E.Saccon1*, T. Bouma1, J. van de Koppel1
1 NIOZ Royal Netherlands Institute for Sea Research
In many estuaries worldwide, saltwater is intruding further and further inland. As it progresses inland, it can reach freshwater wetlands previously inaccessible to saltwater. This reduces vegetation growth, increases mortality, and promotes colonization by new salt-tolerant species. Ecosystem services, like flood defence and carbon sequestration, decline. However, the duration and intensity of saltwater intrusion varies significantly among estuaries. Even minor differences between environmental factors or their interactions may lead to considerable differences in plant response.
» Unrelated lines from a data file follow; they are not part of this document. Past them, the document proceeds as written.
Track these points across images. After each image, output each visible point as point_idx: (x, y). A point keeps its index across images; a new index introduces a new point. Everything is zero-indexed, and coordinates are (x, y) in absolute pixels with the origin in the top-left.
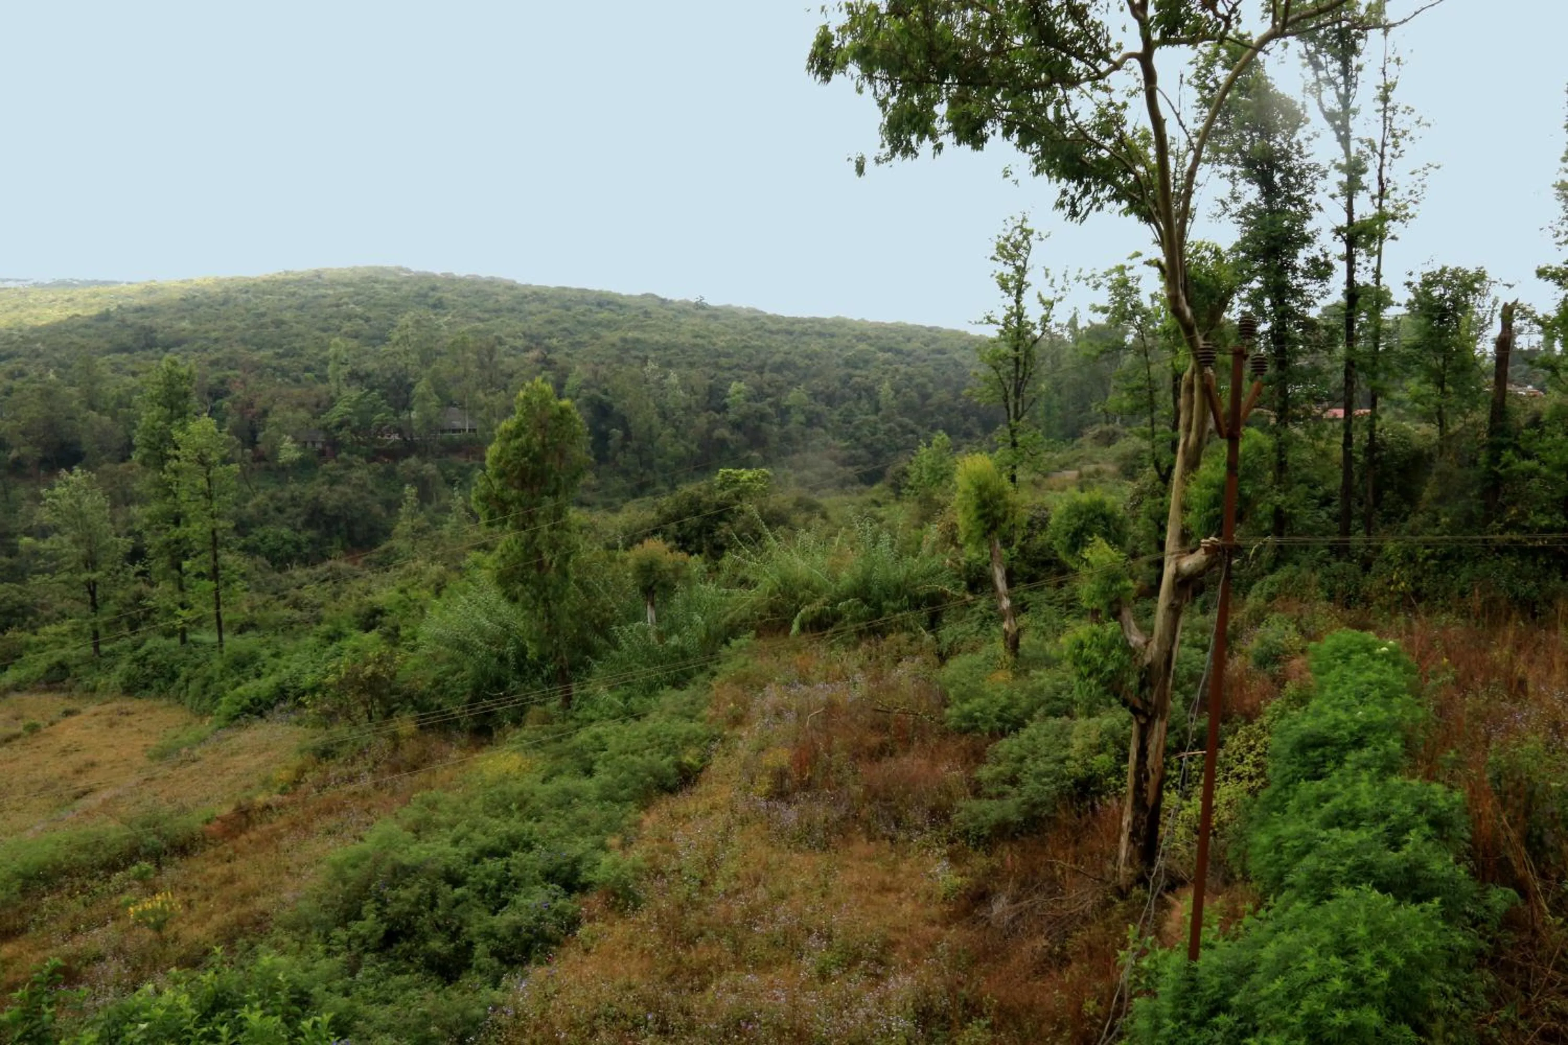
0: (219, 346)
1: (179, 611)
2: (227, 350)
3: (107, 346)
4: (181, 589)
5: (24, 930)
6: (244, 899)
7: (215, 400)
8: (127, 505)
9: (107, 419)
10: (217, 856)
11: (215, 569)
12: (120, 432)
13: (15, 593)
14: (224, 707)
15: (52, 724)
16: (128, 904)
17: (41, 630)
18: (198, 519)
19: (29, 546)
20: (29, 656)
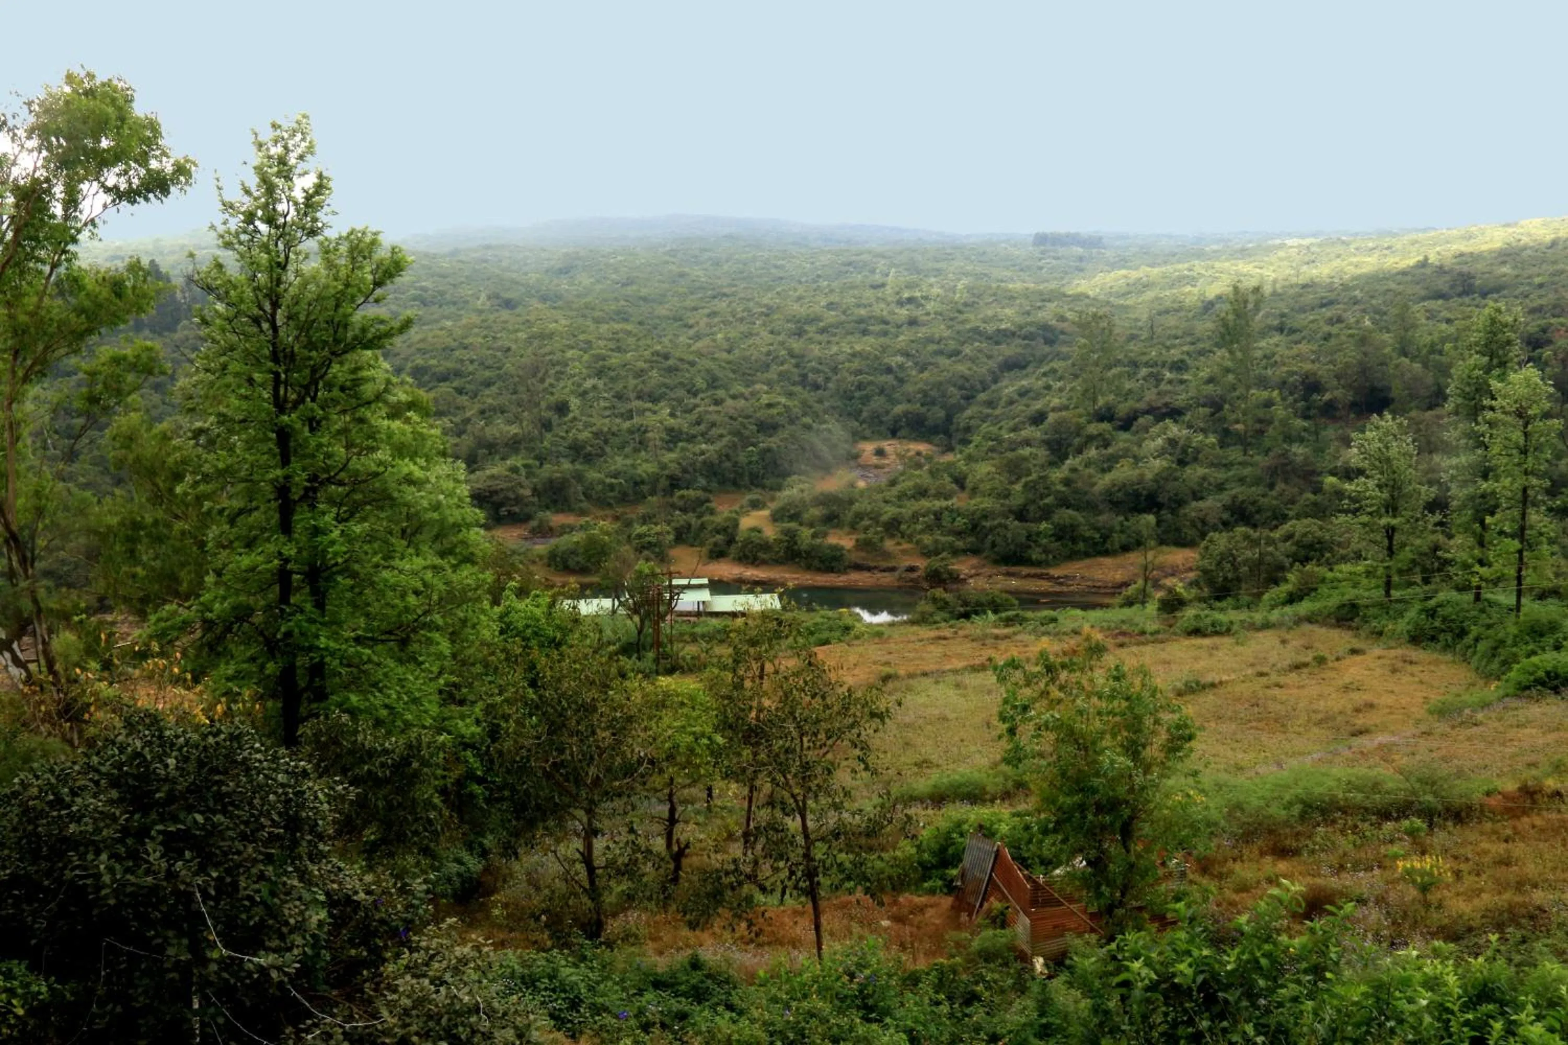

Yet, their specific influence on plants is still uncertain.
In this study, we exposed 3 common freshwater trees (willow Salix alba¸ alder Alnus glutinosa, and elderberry Sambucus nigra) to a combination of 2 tidal regimes (tidal and non-tidal), 3 different salt concentrations (freshwater, 2 PSU, and 5 PSU), and 2 durations of salt stress (continuously exposed to saltwater or only one week each month).
Contrary to common belief, our results suggest that alders can live in tidal conditions and tolerate saltwater better than willows. Moreover, occasional saltwater intrusion causes lower damage to plants, even when repeated over time. As most Dutch riverine wetlands are now dominated by willow trees (mostly planted for human use), they might be more vulnerable than alder wetlands. As an alternative to current efforts to completely exclude saltwater from wetlands, increasing species composition (e.g., by planting alder) and reducing the time plants are exposed to saltwater might provide a cost-effective method to maintain ecosystem health.
Figure 1: Carnisse grienden: a willow-dominated wetland in the Netherlands (image courtesy: E. Saccon).